Marvel’s Daredevil premieres on Netflix today, and you should care more about that than Avengers: Age of Ultron out next month, because Daredevil is the greatest hero in Marvel Comics.


Compared to Daredevil, Spider-Man comes off like a self-pitying allegory for overbaked teen angst, basically kind of a jerk, and is a total bullshit character.


Wolverine – the quintessential tough guy with a heart of gold – might as well be the protagonist in every boilerplate post-Die Hard action movie, ever, and is also a bullshit superhero next to Daredevil.


The Hulk is a boring Jekyll and Hyde redux. The Hulk sucks.


Iron Man’s a hereditarily rich, arrogant loser with all of Batman’s anger issues but none of his complexity who nobody cared about until Robert Downey Jr. gave him a personality.


Granted, 2003’s Ben Affleck-helmed Daredevil flick left much to be desired, and makes a case to the contrary of that first sentence a few paragraphs up there. Popular consensus laid the bulk of the blame for that cinematic cipher on Affleck, because he was slogging through his awkward Gigli/Bennifer phase and therefore an obvious, easy guy to blame for crappy things at the time.

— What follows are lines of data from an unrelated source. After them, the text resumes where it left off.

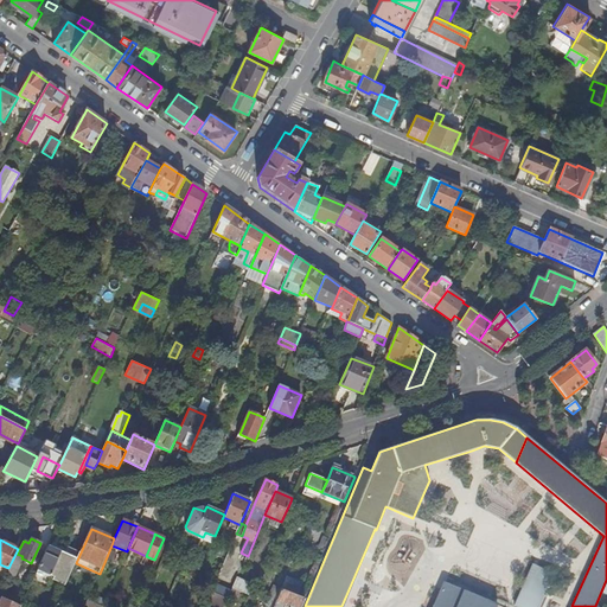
[(49,547),(37,570),(66,585),(76,563),(80,555),(66,550),(64,554),(49,547)]
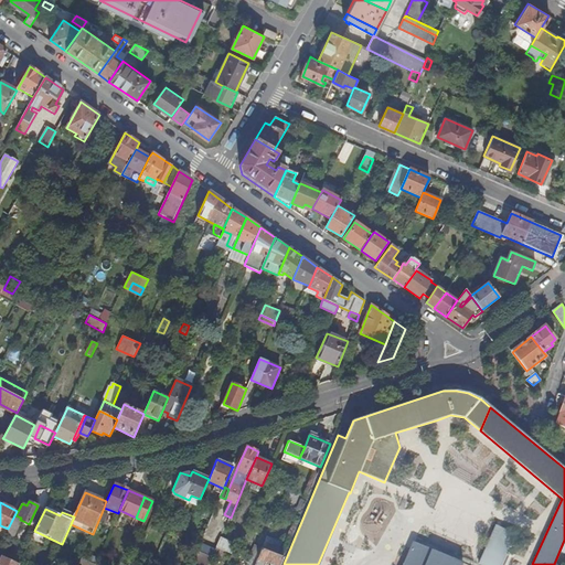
[(16,515),(8,533),(16,537),(23,521),(20,520),(21,518),(16,515)]
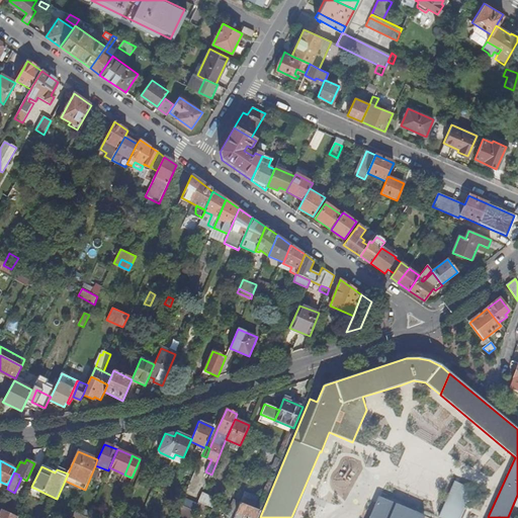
[(452,483),(439,517),(440,517),(459,517),(471,490),(452,483)]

But despite the questionable acting and immediately-dated, soppy theme music by Evanescence, ‘03’s Daredevil could’ve been salvaged if the film hadn’t told a backward, Hollywood sellout version of Frank Miller’s Elektra Saga.  

Early on in Affleck’s Daredevil, the titular hero watches, with a degree of smug satisfaction, as a hitherto unpunished ne’er-do-well gets mowed over by a subway. Towards the end of the movie, Daredevil is in a position to smash the brains of crime lord Wilson Fisk, A.K.A. The Kingpin, right out of his skull, but because his love for Elektra or whatever lessons he’s learned have instilled newfound compassion, Daredevil says, “I’m not the bad guy” and lets Kingpin live.

Not only have the bad guys all been dispatched, but the events of the story taught Daredevil to be a better, not-so-homicidal person. Moral of the story: Evil gets punished and good intentions, even misguided good intentions, are rewarded with validation and emotional growth.

Sounds boring, doesn’t it?

The Elektra Saga isn’t the most universally beloved or iconic Daredevil story ever (That’s probably Born Again) or my personal favorite (Wake Up) – but it’s the most important because before he seemingly dropped Bullseye to his demise (technically Bullseye survived), Daredevil had mostly been written as Spider-Man lite since his first appearance in 1964. Miller made him interesting, or simply recognized the character’s near-maddening, yet hitherto untapped, complexity.

None of the following are original thoughts on my part – but here we have a guy with useless eyes who perceives his surroundings exponentially more vividly than those without obvious sensory handicaps.

He works as a criminal defense attorney for a day job – meaning he spends half his time keeping people out of prison and the other half helping them get there, and under the guise as an outlaw vigilante himself, no less.

He’s a lapsed Catholic who dresses up like Satan.


As a boy, he swore to his father – a has-been boxer named Battlin’ Jack Murdock – that he wouldn’t grow up to be a violent thug, then immediately turned to violence against criminals after Battlin’ Jack got offed by the mob.  

Oooh, did I mention Battlin’ Jack worked as a mob enforcer before they turned on him, meaning Daredevil was raised by the exact type of person he would kick in the face and throw through a window as an adult? Or, for that matter that the money Battlin’ Jack earned working for organized crime went on to pay for Daredevil’s law school degree? Meaning the crime fighter/man of law and order owes his career to organized crime?

Daredevil’s whole existence is a mess of contradictions, and the inevitable inner-turmoil that comes with such constant baseline confusion. So, basically, he’s an allegory for being in your 20s.

The X-Men are metaphors for teenagers, Spider-Man literally is one. The Avengers are a football team. Daredevil has serious, grown-up problems to concern himself with. That’s why he’s never had his own animated series.

Now, does being the most interesting Marvel hero make him the best? Well, sure. Who cares if Thor can beat him in an arm wrestling contest? No one really cares about powers, even if they think they do.

Furthermore, in The Defenders – a series tentatively slated for Netflix sometime after 2016 – Daredevil joins a superhero team with Chloe from Don’t Trust The Bitch in Apartment 23, which is the best thing that’ll ever happen and something out of a fanfiction I’m surprised I didn’t write.  

Check out Marvel’s Daredevil on Netflix starting today and you’ll know what I mean.